Sem prejuízo de aprofundarmos essas alterações em outro texto, em relação ao controle de jornada houve uma mudança muito relevante. Os legisladores optaram em criar três modalidades distintas:
- Teletrabalho por jornada-> Como por exemplo, o trabalho de um auxiliar administrativo que, apesar de estar trabalhando de forma remota, a natureza de sua atividade é idêntica ao trabalho presencial.
- Teletrabalho por tarefa -> Como por exemplo, o trabalho de um design gráfico que é contratado para fazer um projeto, com prazo definido para cumprir a tarefa.
- Teletrabalho por produção -> Como por exemplo, o trabalho de um montador de peças de computador, que recebe sua renumeração de acordo com o número de peças concluídas e enviadas para empresa.
A exceção legal de dispensa de controle de jornada que abrangia todo qualquer regime de teletrabalho ficou limitada ao teletrabalho por tarefa e o teletrabalho por produção.

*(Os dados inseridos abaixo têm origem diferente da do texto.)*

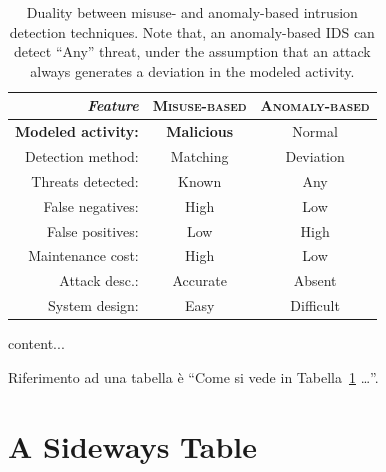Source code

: \begin{table}[h]
\centering
\begin{tabular}{rcc}
\toprule \emph{Feature} & \textsc{Misuse-based} &
\textsc{Anomaly-based}\\

\midrule \textbf{Modeled activity:} & \textbf{Malicious} & Normal\\
Detection method: & Matching & Deviation\\
Threats detected: & Known & Any\\
False negatives: & High & Low\\
False positives: & Low & High\\
Maintenance cost: & High & Low\\
Attack desc.: & Accurate & Absent\\
System design: & Easy & Difficult\\
\bottomrule
\end{tabular}
\caption[Duality between misuse- and anomaly-based intrusion detection techniques.]{Duality between misuse- and anomaly-based intrusion detection techniques. Note that, an anomaly-based \ac{IDS} can detect ``Any'' threat, under the assumption that an attack always generates a deviation in the modeled activity.}
\label{tab:misuse-vs-anomaly} %
\end{table}

\begin{table}
content...
\end{table}

Riferimento ad una tabella è  ``Come si vede in Tabella~\ref{tab:misuse-vs-anomaly} \ldots''.



\section{A Sideways Table}

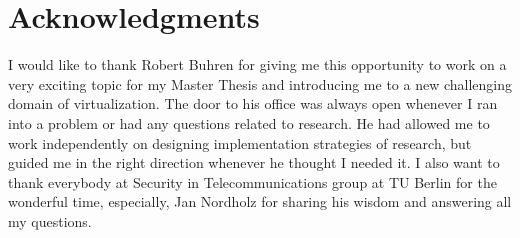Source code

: \chapter*{Acknowledgments}

I would like to thank Robert Buhren for giving me this opportunity to work on a very exciting topic for my Master Thesis and introducing me to a new challenging domain of virtualization. The door to his office was always open whenever I ran into a problem or had any questions related to research. He had allowed me to work independently on designing implementation strategies of research, but guided me in the right direction whenever he thought I needed it. I also want to thank everybody at Security in Telecommunications group at TU Berlin for the wonderful time, especially, Jan Nordholz for sharing his wisdom and answering all my questions. 
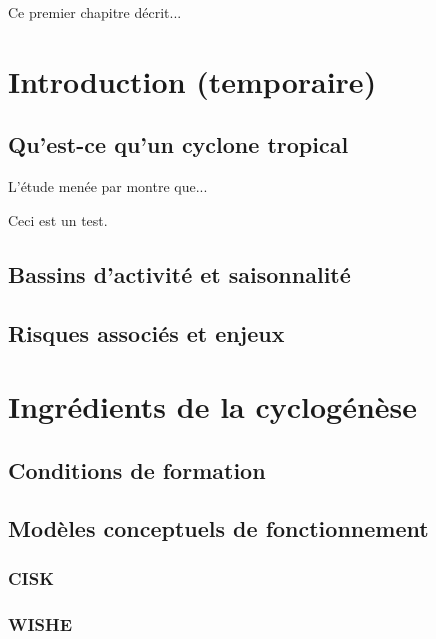 \documentclass[../main.tex]{subfiles}
\begin{document}
\begin{itshape}
Ce premier chapitre décrit...
\end{itshape}

\minitoc
\section{Introduction (temporaire)}

\subsection{Qu'est-ce qu'un cyclone tropical}

L'étude menée par \autocite{chauvin_response_2006} montre que...

Ceci est un test.

\subsection{Bassins d'activité et saisonnalité}

\subsection{Risques associés et enjeux}

\section{Ingrédients de la cyclogénèse}
  
\subsection{Conditions de formation}

\subsection{Modèles conceptuels de fonctionnement}

\subsubsection{CISK}

\subsubsection{WISHE}
\end{document}
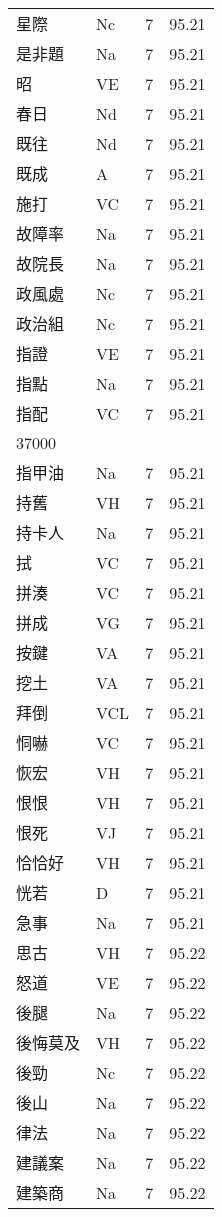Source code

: \documentclass[twocolumn]{book}
\begin{document}
\begin{supertabular}{llrr}
星際 & Nc & 7 &  95.21\\
是非題 & Na & 7 &  95.21\\
昭 & VE & 7 &  95.21\\
春日 & Nd & 7 &  95.21\\
既往 & Nd & 7 &  95.21\\
既成 & A & 7 &  95.21\\
施打 & VC & 7 &  95.21\\
故障率 & Na & 7 &  95.21\\
故院長 & Na & 7 &  95.21\\
政風處 & Nc & 7 &  95.21\\
政治組 & Nc & 7 &  95.21\\
指證 & VE & 7 &  95.21\\
指點 & Na & 7 &  95.21\\
指配 & VC & 7 &  95.21\\
37000\\
指甲油 & Na & 7 &  95.21\\
持舊 & VH & 7 &  95.21\\
持卡人 & Na & 7 &  95.21\\
拭 & VC & 7 &  95.21\\
拼湊 & VC & 7 &  95.21\\
拼成 & VG & 7 &  95.21\\
按鍵 & VA & 7 &  95.21\\
挖土 & VA & 7 &  95.21\\
拜倒 & VCL & 7 &  95.21\\
恫嚇 & VC & 7 &  95.21\\
恢宏 & VH & 7 &  95.21\\
恨恨 & VH & 7 &  95.21\\
恨死 & VJ & 7 &  95.21\\
恰恰好 & VH & 7 &  95.21\\
恍若 & D & 7 &  95.21\\
急事 & Na & 7 &  95.21\\
思古 & VH & 7 &  95.22\\
怒道 & VE & 7 &  95.22\\
後腿 & Na & 7 &  95.22\\
後悔莫及 & VH & 7 &  95.22\\
後勁 & Nc & 7 &  95.22\\
後山 & Na & 7 &  95.22\\
律法 & Na & 7 &  95.22\\
建議案 & Na & 7 &  95.22\\
建築商 & Na & 7 &  95.22\\

\end{supertabular}
\end{document}
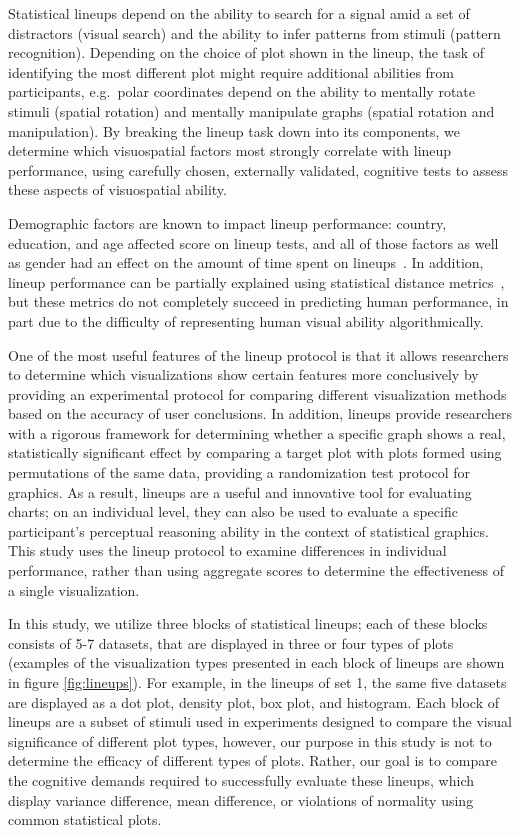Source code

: \documentclass[journal]{vgtc}\usepackage[]{graphicx}\usepackage[]{color}
\begin{document}
Statistical lineups depend on the ability to search for a signal amid a set of distractors (visual search) and the ability to infer patterns from stimuli (pattern recognition). Depending on the choice of plot shown in the lineup, the task of identifying the most different plot might require additional abilities from participants, e.g.~polar coordinates depend on the ability to mentally rotate stimuli (spatial rotation) and mentally manipulate graphs (spatial rotation and manipulation). By breaking the lineup task down into its components, we  determine which visuospatial factors most strongly correlate with lineup performance, using carefully chosen, externally validated, cognitive tests to assess these aspects of visuospatial ability. 

Demographic factors are known to impact lineup performance: country, education, and age affected score on lineup tests, and all of those factors as well as gender had an effect on the amount of time spent on lineups~\cite{humanfactorslineups}. In addition, lineup performance can be partially explained using statistical distance metrics~\cite{distancemetriclineups}, but these metrics do not completely succeed in predicting human performance, in part due to the difficulty of representing human visual ability algorithmically.

One of the most useful features of the lineup protocol is that it allows researchers to determine which visualizations show certain features more conclusively by providing an experimental protocol for comparing different visualization methods based on the accuracy of user conclusions. In addition, lineups provide researchers with a rigorous framework for determining whether a specific graph shows a real, statistically significant effect by comparing a target plot with plots formed using permutations of the same data, providing a randomization test protocol for graphics. As a result, lineups are a useful and innovative tool for evaluating charts; on an individual level, they can also be used to evaluate a specific participant's perceptual reasoning ability in the context of statistical graphics.
This study uses the lineup protocol to examine differences in individual performance, rather than using aggregate scores to determine the effectiveness of a single visualization. 


In this study, we utilize three blocks of statistical lineups; each of these blocks consists of 5-7 datasets, that are displayed in three or four types of plots (examples of the visualization types presented in each block of lineups are shown in figure \ref{fig:lineups}). For example, in the lineups of set 1, the same five datasets are displayed as a dot plot, density plot, box plot, and histogram. Each block of lineups are a subset of stimuli used in experiments designed to compare the visual significance of different plot types, however, our purpose in this study is not to determine the efficacy of different types of plots. Rather, our goal is to compare the cognitive demands required to successfully evaluate these lineups, which display variance difference, mean difference, or violations of normality using common statistical plots.
\end{document}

Em outras palavras, as empresas passaram a ser legalmente obrigadas a realizar o controle de jornada no regime de teletrabalho dos funcionários que desenvolviam suas atividades normalmente no ambiente remoto, com salário fixo mensal, tal como o assistente administrativo, auxiliar de escritório e o analista.
Se a necessidade de controle de jornada antes era uma dúvida, virou uma certeza.
Assim, caso o empregador possua funcionários que trabalhem no regime de teletrabalho (home office) por jornada, conforme características mencionadas acima, é de suma importância que providenciem os meios necessários para que seja realizado o controle de jornada, sob pena de agravamento de risco em demandas trabalhistas envolvendo horas extras, intervalos e o descanso semanal remunerado.